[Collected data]

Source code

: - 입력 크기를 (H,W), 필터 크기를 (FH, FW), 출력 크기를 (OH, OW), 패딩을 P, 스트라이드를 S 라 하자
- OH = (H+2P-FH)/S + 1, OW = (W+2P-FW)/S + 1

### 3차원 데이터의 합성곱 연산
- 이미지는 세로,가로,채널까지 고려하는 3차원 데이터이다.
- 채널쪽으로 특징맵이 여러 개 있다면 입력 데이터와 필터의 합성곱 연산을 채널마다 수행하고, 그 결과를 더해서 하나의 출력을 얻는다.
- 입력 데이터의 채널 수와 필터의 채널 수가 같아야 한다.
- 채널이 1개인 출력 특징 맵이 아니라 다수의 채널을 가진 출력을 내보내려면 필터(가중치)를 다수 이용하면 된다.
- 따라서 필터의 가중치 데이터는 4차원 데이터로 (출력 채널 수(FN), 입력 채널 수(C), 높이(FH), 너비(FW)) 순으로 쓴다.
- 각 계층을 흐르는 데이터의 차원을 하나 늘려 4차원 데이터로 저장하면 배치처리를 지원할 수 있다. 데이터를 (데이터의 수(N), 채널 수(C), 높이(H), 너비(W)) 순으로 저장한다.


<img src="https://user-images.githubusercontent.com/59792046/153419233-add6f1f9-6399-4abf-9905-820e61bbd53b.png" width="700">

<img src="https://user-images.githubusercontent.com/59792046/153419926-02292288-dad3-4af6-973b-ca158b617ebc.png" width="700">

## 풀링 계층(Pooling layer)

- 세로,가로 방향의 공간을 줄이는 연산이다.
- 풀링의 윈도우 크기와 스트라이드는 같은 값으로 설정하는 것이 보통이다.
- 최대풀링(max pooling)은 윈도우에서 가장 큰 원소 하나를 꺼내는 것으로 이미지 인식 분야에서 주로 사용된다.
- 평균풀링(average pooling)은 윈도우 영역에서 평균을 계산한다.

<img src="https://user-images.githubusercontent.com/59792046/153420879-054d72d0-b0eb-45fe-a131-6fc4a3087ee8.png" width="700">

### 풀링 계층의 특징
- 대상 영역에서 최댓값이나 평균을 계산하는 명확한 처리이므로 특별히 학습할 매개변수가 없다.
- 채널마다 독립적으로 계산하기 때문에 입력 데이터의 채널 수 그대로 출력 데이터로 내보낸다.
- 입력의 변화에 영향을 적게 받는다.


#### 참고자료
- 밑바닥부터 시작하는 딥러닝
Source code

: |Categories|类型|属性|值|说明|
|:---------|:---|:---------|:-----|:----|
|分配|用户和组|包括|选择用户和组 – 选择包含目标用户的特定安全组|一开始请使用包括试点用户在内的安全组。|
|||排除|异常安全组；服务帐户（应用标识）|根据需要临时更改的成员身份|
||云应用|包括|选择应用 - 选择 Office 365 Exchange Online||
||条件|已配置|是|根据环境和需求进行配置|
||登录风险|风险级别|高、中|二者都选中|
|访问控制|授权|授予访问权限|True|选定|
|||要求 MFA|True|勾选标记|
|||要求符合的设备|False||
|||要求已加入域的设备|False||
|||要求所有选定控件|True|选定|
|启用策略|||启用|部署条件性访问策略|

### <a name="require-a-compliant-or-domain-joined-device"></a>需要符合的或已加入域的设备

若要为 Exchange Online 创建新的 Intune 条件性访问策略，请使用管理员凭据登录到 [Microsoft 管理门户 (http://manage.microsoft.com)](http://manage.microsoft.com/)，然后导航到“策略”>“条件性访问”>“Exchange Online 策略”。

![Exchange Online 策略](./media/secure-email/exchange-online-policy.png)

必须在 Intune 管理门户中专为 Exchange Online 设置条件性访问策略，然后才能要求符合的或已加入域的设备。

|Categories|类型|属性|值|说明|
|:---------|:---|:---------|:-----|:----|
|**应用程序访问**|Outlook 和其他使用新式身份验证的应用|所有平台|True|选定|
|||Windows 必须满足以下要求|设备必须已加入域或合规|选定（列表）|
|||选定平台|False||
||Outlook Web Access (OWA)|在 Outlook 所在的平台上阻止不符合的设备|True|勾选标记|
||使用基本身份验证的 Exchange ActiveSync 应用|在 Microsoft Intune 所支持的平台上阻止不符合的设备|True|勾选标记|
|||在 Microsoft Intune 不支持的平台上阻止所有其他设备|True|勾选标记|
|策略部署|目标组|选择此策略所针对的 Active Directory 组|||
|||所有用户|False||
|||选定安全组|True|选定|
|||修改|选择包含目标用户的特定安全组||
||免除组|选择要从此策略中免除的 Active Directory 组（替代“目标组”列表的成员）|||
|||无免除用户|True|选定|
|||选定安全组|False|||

PROBLEM TO SOLVE:
Extract every line of the listing above without any change, preserving its original order, markup, and spacing.

OUTPUT:
Source code

: - 입력 크기를 (H,W), 필터 크기를 (FH, FW), 출력 크기를 (OH, OW), 패딩을 P, 스트라이드를 S 라 하자
- OH = (H+2P-FH)/S + 1, OW = (W+2P-FW)/S + 1

### 3차원 데이터의 합성곱 연산
- 이미지는 세로,가로,채널까지 고려하는 3차원 데이터이다.
- 채널쪽으로 특징맵이 여러 개 있다면 입력 데이터와 필터의 합성곱 연산을 채널마다 수행하고, 그 결과를 더해서 하나의 출력을 얻는다.
- 입력 데이터의 채널 수와 필터의 채널 수가 같아야 한다.
- 채널이 1개인 출력 특징 맵이 아니라 다수의 채널을 가진 출력을 내보내려면 필터(가중치)를 다수 이용하면 된다.
- 따라서 필터의 가중치 데이터는 4차원 데이터로 (출력 채널 수(FN), 입력 채널 수(C), 높이(FH), 너비(FW)) 순으로 쓴다.
- 각 계층을 흐르는 데이터의 차원을 하나 늘려 4차원 데이터로 저장하면 배치처리를 지원할 수 있다. 데이터를 (데이터의 수(N), 채널 수(C), 높이(H), 너비(W)) 순으로 저장한다.


<img src="https://user-images.githubusercontent.com/59792046/153419233-add6f1f9-6399-4abf-9905-820e61bbd53b.png" width="700">

<img src="https://user-images.githubusercontent.com/59792046/153419926-02292288-dad3-4af6-973b-ca158b617ebc.png" width="700">

## 풀링 계층(Pooling layer)

- 세로,가로 방향의 공간을 줄이는 연산이다.
- 풀링의 윈도우 크기와 스트라이드는 같은 값으로 설정하는 것이 보통이다.
- 최대풀링(max pooling)은 윈도우에서 가장 큰 원소 하나를 꺼내는 것으로 이미지 인식 분야에서 주로 사용된다.
- 평균풀링(average pooling)은 윈도우 영역에서 평균을 계산한다.

<img src="https://user-images.githubusercontent.com/59792046/153420879-054d72d0-b0eb-45fe-a131-6fc4a3087ee8.png" width="700">

### 풀링 계층의 특징
- 대상 영역에서 최댓값이나 평균을 계산하는 명확한 처리이므로 특별히 학습할 매개변수가 없다.
- 채널마다 독립적으로 계산하기 때문에 입력 데이터의 채널 수 그대로 출력 데이터로 내보낸다.
- 입력의 변화에 영향을 적게 받는다.


#### 참고자료
- 밑바닥부터 시작하는 딥러닝
Source code

: |Categories|类型|属性|值|说明|
|:---------|:---|:---------|:-----|:----|
|分配|用户和组|包括|选择用户和组 – 选择包含目标用户的特定安全组|一开始请使用包括试点用户在内的安全组。|
|||排除|异常安全组；服务帐户（应用标识）|根据需要临时更改的成员身份|
||云应用|包括|选择应用 - 选择 Office 365 Exchange Online||
||条件|已配置|是|根据环境和需求进行配置|
||登录风险|风险级别|高、中|二者都选中|
|访问控制|授权|授予访问权限|True|选定|
|||要求 MFA|True|勾选标记|
|||要求符合的设备|False||
|||要求已加入域的设备|False||
|||要求所有选定控件|True|选定|
|启用策略|||启用|部署条件性访问策略|

### <a name="require-a-compliant-or-domain-joined-device"></a>需要符合的或已加入域的设备

若要为 Exchange Online 创建新的 Intune 条件性访问策略，请使用管理员凭据登录到 [Microsoft 管理门户 (http://manage.microsoft.com)](http://manage.microsoft.com/)，然后导航到“策略”>“条件性访问”>“Exchange Online 策略”。

![Exchange Online 策略](./media/secure-email/exchange-online-policy.png)

必须在 Intune 管理门户中专为 Exchange Online 设置条件性访问策略，然后才能要求符合的或已加入域的设备。

|Categories|类型|属性|值|说明|
|:---------|:---|:---------|:-----|:----|
|**应用程序访问**|Outlook 和其他使用新式身份验证的应用|所有平台|True|选定|
|||Windows 必须满足以下要求|设备必须已加入域或合规|选定（列表）|
|||选定平台|False||
||Outlook Web Access (OWA)|在 Outlook 所在的平台上阻止不符合的设备|True|勾选标记|
||使用基本身份验证的 Exchange ActiveSync 应用|在 Microsoft Intune 所支持的平台上阻止不符合的设备|True|勾选标记|
|||在 Microsoft Intune 不支持的平台上阻止所有其他设备|True|勾选标记|
|策略部署|目标组|选择此策略所针对的 Active Directory 组|||
|||所有用户|False||
|||选定安全组|True|选定|
|||修改|选择包含目标用户的特定安全组||
||免除组|选择要从此策略中免除的 Active Directory 组（替代“目标组”列表的成员）|||
|||无免除用户|True|选定|
|||选定安全组|False|||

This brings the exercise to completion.